# Exercise goal:
Your answer should repeat every line of the records below in which the word "Dependent" appears.

[Stored data entries]
=== Section Start ===

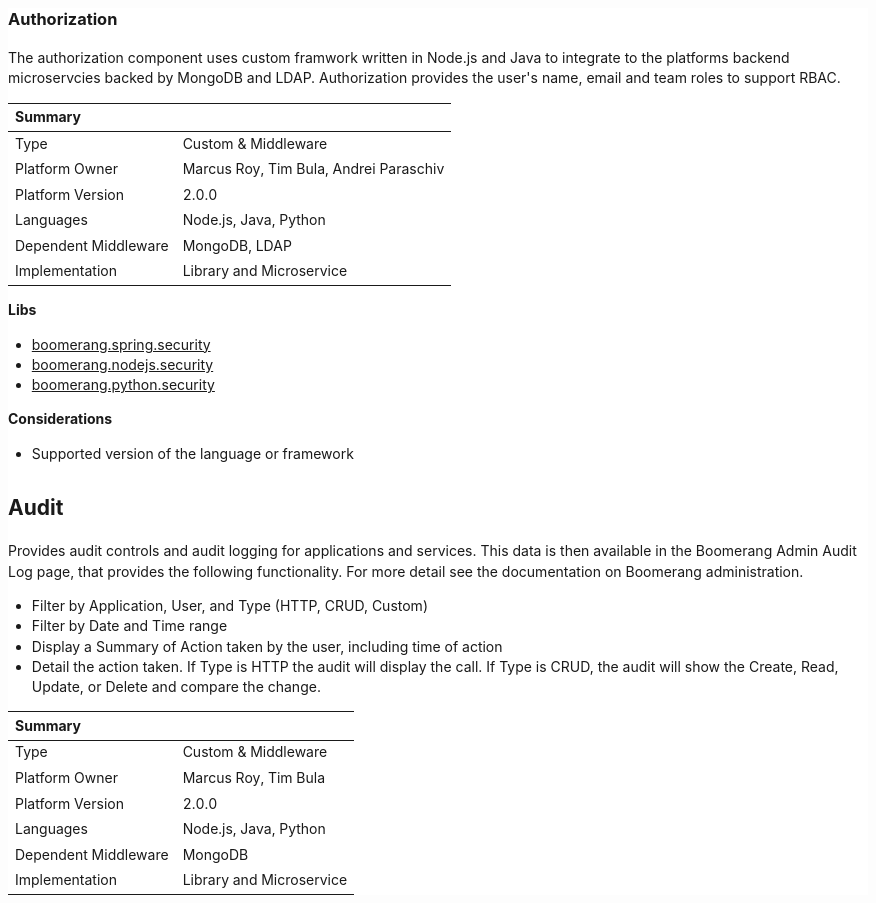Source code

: ### Authorization

The authorization component uses custom framwork written in Node.js and Java to integrate to the platforms backend microservcies backed by MongoDB and LDAP. Authorization provides the user's name, email and team roles to support RBAC.

| Summary              |                                        |
| :------------------- | :------------------------------------- |
| Type                 | Custom & Middleware                    |
| Platform Owner       | Marcus Roy, Tim Bula, Andrei Paraschiv |
| Platform Version     | 2.0.0                                  |
| Languages            | Node.js, Java, Python                  |
| Dependent Middleware | MongoDB, LDAP                          |
| Implementation       | Library and Microservice               |

**Libs**

- [boomerang.spring.security](https://github.ibm.com/essentials-core/core.framework.security.spring)
- [boomerang.nodejs.security](https://github.ibm.com/essentials-core/core.framework.security.nodejs)
- [boomerang.python.security](https://github.ibm.com/essentials-core/core.framework.security.python)

**Considerations**

- Supported version of the language or framework

## Audit

Provides audit controls and audit logging for applications and services. This data is then available in the Boomerang Admin Audit Log page, that provides the following functionality. For more detail see the documentation on Boomerang administration.

- Filter by Application, User, and Type (HTTP, CRUD, Custom)
- Filter by Date and Time range
- Display a Summary of Action taken by the user, including time of action
- Detail the action taken. If Type is HTTP the audit will display the call. If Type is CRUD, the audit will show the Create, Read, Update, or Delete and compare the change.

| Summary              |                          |
| :------------------- | :----------------------- |
| Type                 | Custom & Middleware      |
| Platform Owner       | Marcus Roy, Tim Bula     |
| Platform Version     | 2.0.0                    |
| Languages            | Node.js, Java, Python    |
| Dependent Middleware | MongoDB                  |
| Implementation       | Library and Microservice |
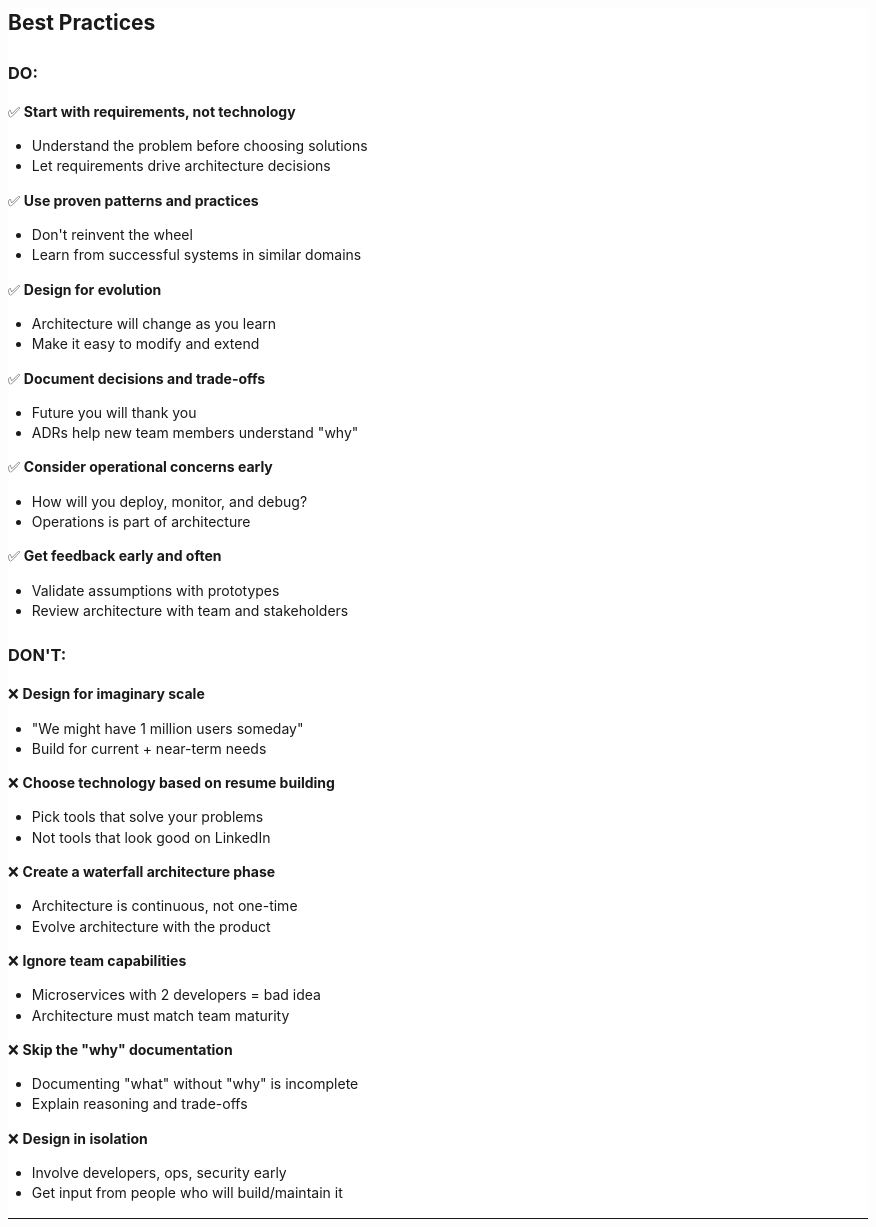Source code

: 
## Best Practices

### DO:
✅ **Start with requirements, not technology**
   - Understand the problem before choosing solutions
   - Let requirements drive architecture decisions

✅ **Use proven patterns and practices**
   - Don't reinvent the wheel
   - Learn from successful systems in similar domains

✅ **Design for evolution**
   - Architecture will change as you learn
   - Make it easy to modify and extend

✅ **Document decisions and trade-offs**
   - Future you will thank you
   - ADRs help new team members understand "why"

✅ **Consider operational concerns early**
   - How will you deploy, monitor, and debug?
   - Operations is part of architecture

✅ **Get feedback early and often**
   - Validate assumptions with prototypes
   - Review architecture with team and stakeholders

### DON'T:
❌ **Design for imaginary scale**
   - "We might have 1 million users someday"
   - Build for current + near-term needs

❌ **Choose technology based on resume building**
   - Pick tools that solve your problems
   - Not tools that look good on LinkedIn

❌ **Create a waterfall architecture phase**
   - Architecture is continuous, not one-time
   - Evolve architecture with the product

❌ **Ignore team capabilities**
   - Microservices with 2 developers = bad idea
   - Architecture must match team maturity

❌ **Skip the "why" documentation**
   - Documenting "what" without "why" is incomplete
   - Explain reasoning and trade-offs

❌ **Design in isolation**
   - Involve developers, ops, security early
   - Get input from people who will build/maintain it

---

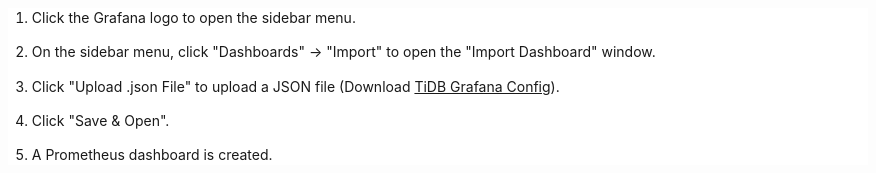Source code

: 1. Click the Grafana logo to open the sidebar menu.

2. On the sidebar menu, click "Dashboards" -> "Import" to open the "Import Dashboard" window.

3. Click "Upload .json File" to upload a JSON file (Download [TiDB Grafana Config](https://grafana.com/tidb)). 

4. Click "Save & Open". 

5. A Prometheus dashboard is created.
  
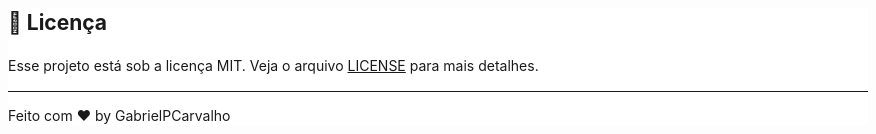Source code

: 

## :memo: Licença

Esse projeto está sob a licença MIT. Veja o arquivo [LICENSE](LICENSE) para mais detalhes.

---

Feito com ♥ by GabrielPCarvalho



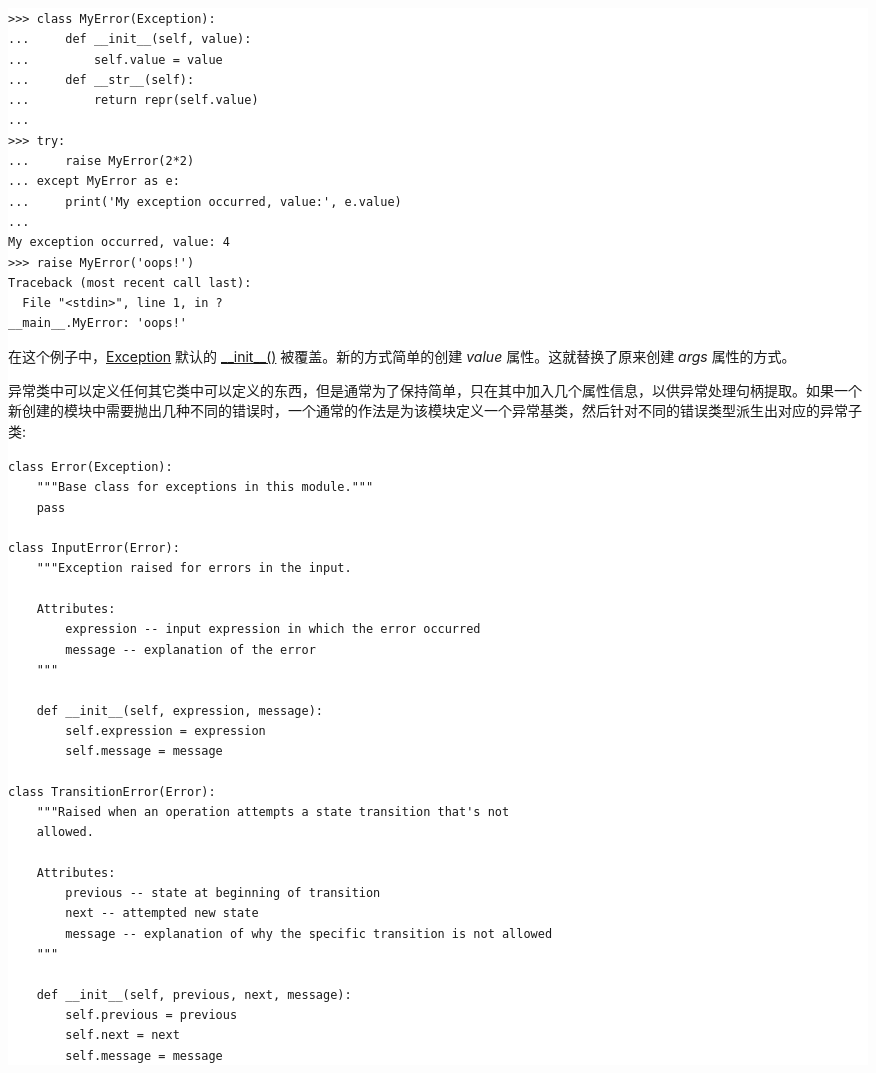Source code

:    >>> class MyError(Exception):
    ...     def __init__(self, value):
    ...         self.value = value
    ...     def __str__(self):
    ...         return repr(self.value)
    ...
    >>> try:
    ...     raise MyError(2*2)
    ... except MyError as e:
    ...     print('My exception occurred, value:', e.value)
    ...
    My exception occurred, value: 4
    >>> raise MyError('oops!')
    Traceback (most recent call last):
      File "<stdin>", line 1, in ?
    __main__.MyError: 'oops!'

在这个例子中，[Exception](https://docs.python.org/3/library/exceptions.html#Exception)
默认的
[\_\_init\_\_()](https://docs.python.org/3/reference/datamodel.html#object.__init__)
被覆盖。新的方式简单的创建 *value* 属性。这就替换了原来创建 *args*
属性的方式。

异常类中可以定义任何其它类中可以定义的东西，但是通常为了保持简单，只在其中加入几个属性信息，以供异常处理句柄提取。如果一个新创建的模块中需要抛出几种不同的错误时，一个通常的作法是为该模块定义一个异常基类，然后针对不同的错误类型派生出对应的异常子类:

    class Error(Exception):
        """Base class for exceptions in this module."""
        pass

    class InputError(Error):
        """Exception raised for errors in the input.

        Attributes:
            expression -- input expression in which the error occurred
            message -- explanation of the error
        """

        def __init__(self, expression, message):
            self.expression = expression
            self.message = message

    class TransitionError(Error):
        """Raised when an operation attempts a state transition that's not
        allowed.

        Attributes:
            previous -- state at beginning of transition
            next -- attempted new state
            message -- explanation of why the specific transition is not allowed
        """

        def __init__(self, previous, next, message):
            self.previous = previous
            self.next = next
            self.message = message
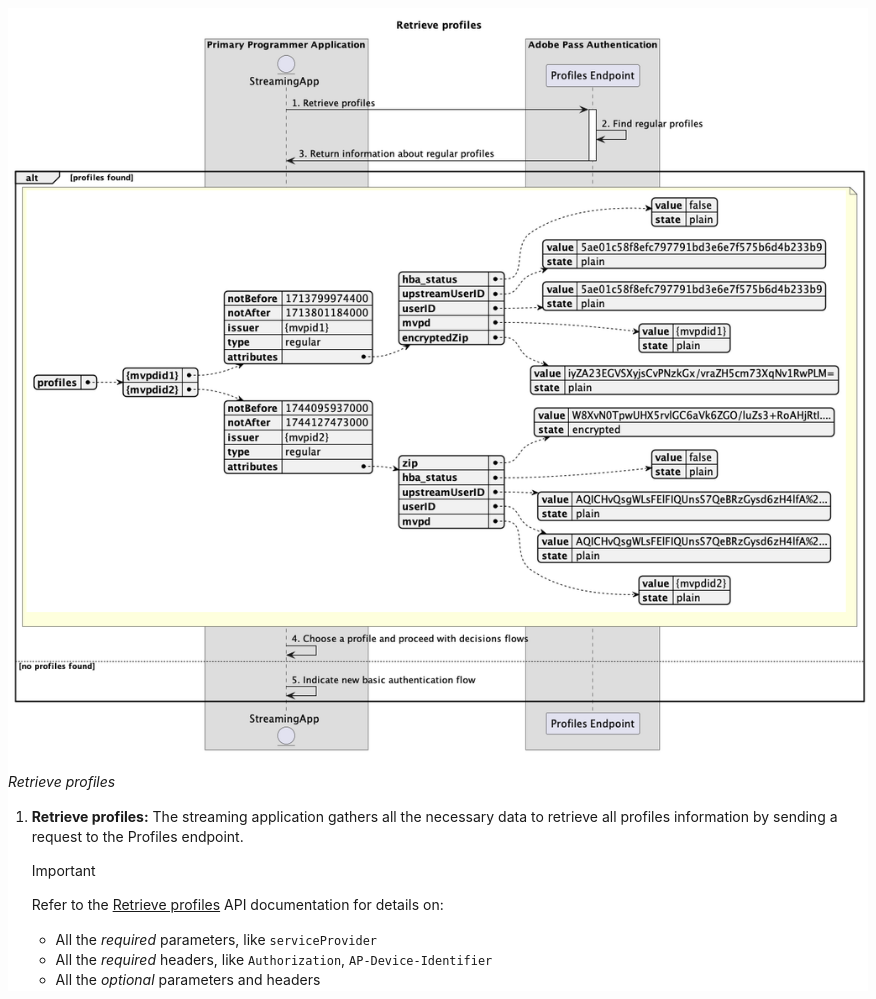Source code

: ![Retrieve profiles](../../../assets/rest-api-v2/flows/basic-access-flows/rest-api-v2-retrieve-profiles-within-primary-application.png)

*Retrieve profiles*

1. **Retrieve profiles:** The streaming application gathers all the necessary data to retrieve all profiles information by sending a request to the Profiles endpoint.

   >[!IMPORTANT]
   >
   > Refer to the [Retrieve profiles](../../apis/profiles-apis/rest-api-v2-profiles-apis-retrieve-profiles.md) API documentation for details on:
   >
   > * All the _required_ parameters, like `serviceProvider`
   > * All the _required_ headers, like `Authorization`, `AP-Device-Identifier`
   > * All the _optional_ parameters and headers
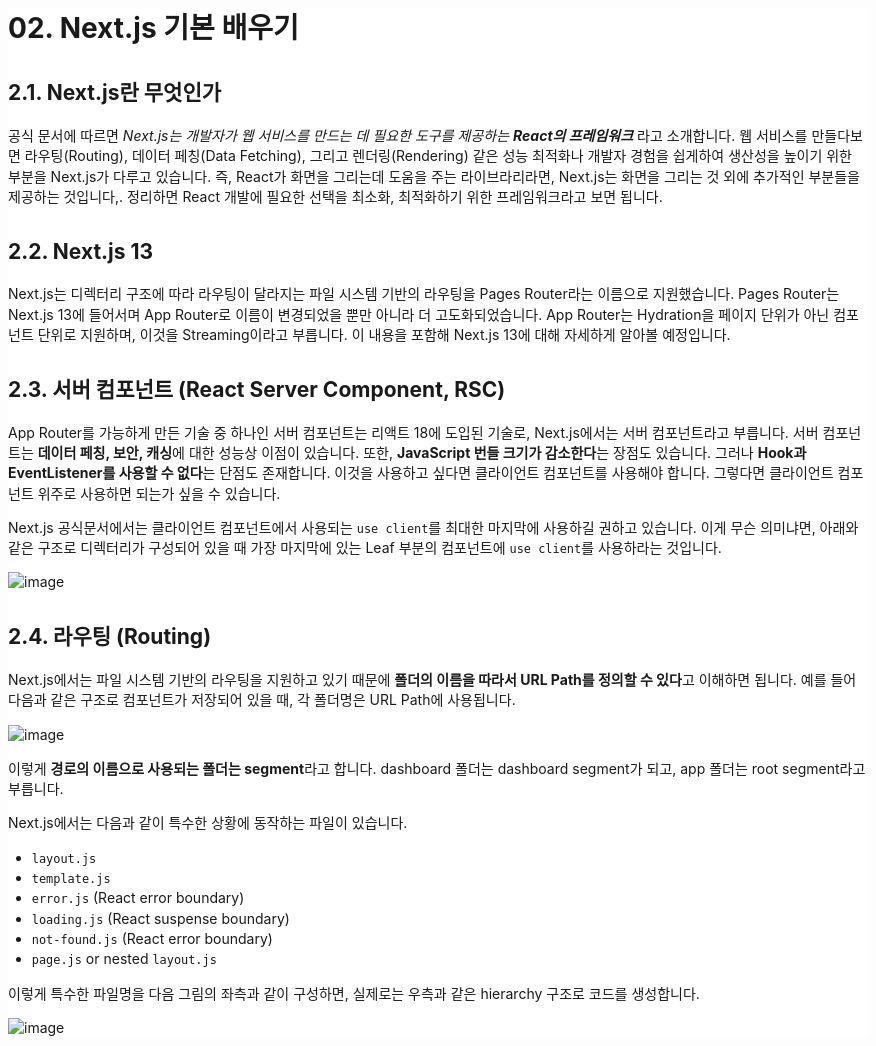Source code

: # 02. Next.js 기본 배우기

## 2.1. Next.js란 무엇인가

공식 문서에 따르면 *Next.js는 개발자가 웹 서비스를 만드는 데 필요한 도구를 제공하는 **React의 프레임워크*** 라고 소개합니다.
웹 서비스를 만들다보면 라우팅(Routing), 데이터 페칭(Data Fetching), 그리고 렌더링(Rendering) 같은 성능 최적화나 개발자 경험을 쉽게하여 생산성을 높이기 위한 부분을 Next.js가 다루고 있습니다.
즉, React가 화면을 그리는데 도움을 주는 라이브라리라면, Next.js는 화면을 그리는 것 외에 추가적인 부분들을 제공하는 것입니다,.
정리하면 React 개발에 필요한 선택을 최소화, 최적화하기 위한 프레임워크라고 보면 됩니다.

## 2.2. Next.js 13

Next.js는 디렉터리 구조에 따라 라우팅이 달라지는 파일 시스템 기반의 라우팅을 Pages Router라는 이름으로 지원했습니다.
Pages Router는 Next.js 13에 들어서며 App Router로 이름이 변경되었을 뿐만 아니라 더 고도화되었습니다.
App Router는 Hydration을 페이지 단위가 아닌 컴포넌트 단위로 지원하며, 이것을 Streaming이라고 부릅니다.
이 내용을 포함해 Next.js 13에 대해 자세하게 알아볼 예정입니다.

## 2.3. 서버 컴포넌트 (React Server Component, RSC)

App Router를 가능하게 만든 기술 중 하나인 서버 컴포넌트는 리액트 18에 도입된 기술로, Next.js에서는 서버 컴포넌트라고 부릅니다.
서버 컴포넌트는 **데이터 페칭, 보안, 캐싱**에 대한 성능상 이점이 있습니다. 또한, **JavaScript 번들 크기가 감소한다**는 장점도 있습니다.
그러나 **Hook과 EventListener를 사용할 수 없다**는 단점도 존재합니다. 이것을 사용하고 싶다면 클라이언트 컴포넌트를 사용해야 합니다.
그렇다면 클라이언트 컴포넌트 위주로 사용하면 되는가 싶을 수 있습니다.

Next.js 공식문서에서는 클라이언트 컴포넌트에서 사용되는 `use client`를 최대한 마지막에 사용하길 권하고 있습니다.
이게 무슨 의미냐면, 아래와 같은 구조로 디렉터리가 구성되어 있을 때 가장 마지막에 있는 Leaf 부분의 컴포넌트에 `use client`를 사용하라는 것입니다.

<img width="449" alt="image" src="https://nextjs.org/_next/image?url=%2Fdocs%2Fdark%2Fterminology-component-tree.png&w=3840&q=75&dpl=dpl_C4eFQ3UMNdmnjK2STReJ5KTwdjDo">

## 2.4. 라우팅 (Routing)

Next.js에서는 파일 시스템 기반의 라우팅을 지원하고 있기 때문에
**폴더의 이름을 따라서 URL Path를 정의할 수 있다**고 이해하면 됩니다.
예를 들어 다음과 같은 구조로 컴포넌트가 저장되어 있을 때, 각 폴더명은 URL Path에 사용됩니다.

<img width="449" alt="image" src="https://nextjs.org/_next/image?url=%2Fdocs%2Fdark%2Froute-segments-to-path-segments.png&w=3840&q=75&dpl=dpl_C4eFQ3UMNdmnjK2STReJ5KTwdjDo">

이렇게 **경로의 이름으로 사용되는 폴더는 segment**라고 합니다.
dashboard 폴더는 dashboard segment가 되고, app 폴더는 root segment라고 부릅니다.

Next.js에서는 다음과 같이 특수한 상황에 동작하는 파일이 있습니다.
- `layout.js`
- `template.js`
- `error.js` (React error boundary)
- `loading.js` (React suspense boundary)
- `not-found.js` (React error boundary)
- `page.js` or nested `layout.js`

이렇게 특수한 파일명을 다음 그림의 좌측과 같이 구성하면, 실제로는 우측과 같은 hierarchy 구조로 코드를 생성합니다.

<img width="449" alt="image" src="https://nextjs.org/_next/image?url=%2Fdocs%2Fdark%2Fnested-file-conventions-component-hierarchy.png&w=3840&q=75&dpl=dpl_C4eFQ3UMNdmnjK2STReJ5KTwdjDo">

=== Section End ===

# Finished exercise:
| Dependent Middleware | MongoDB, LDAP                          |
| Dependent Middleware | MongoDB                  |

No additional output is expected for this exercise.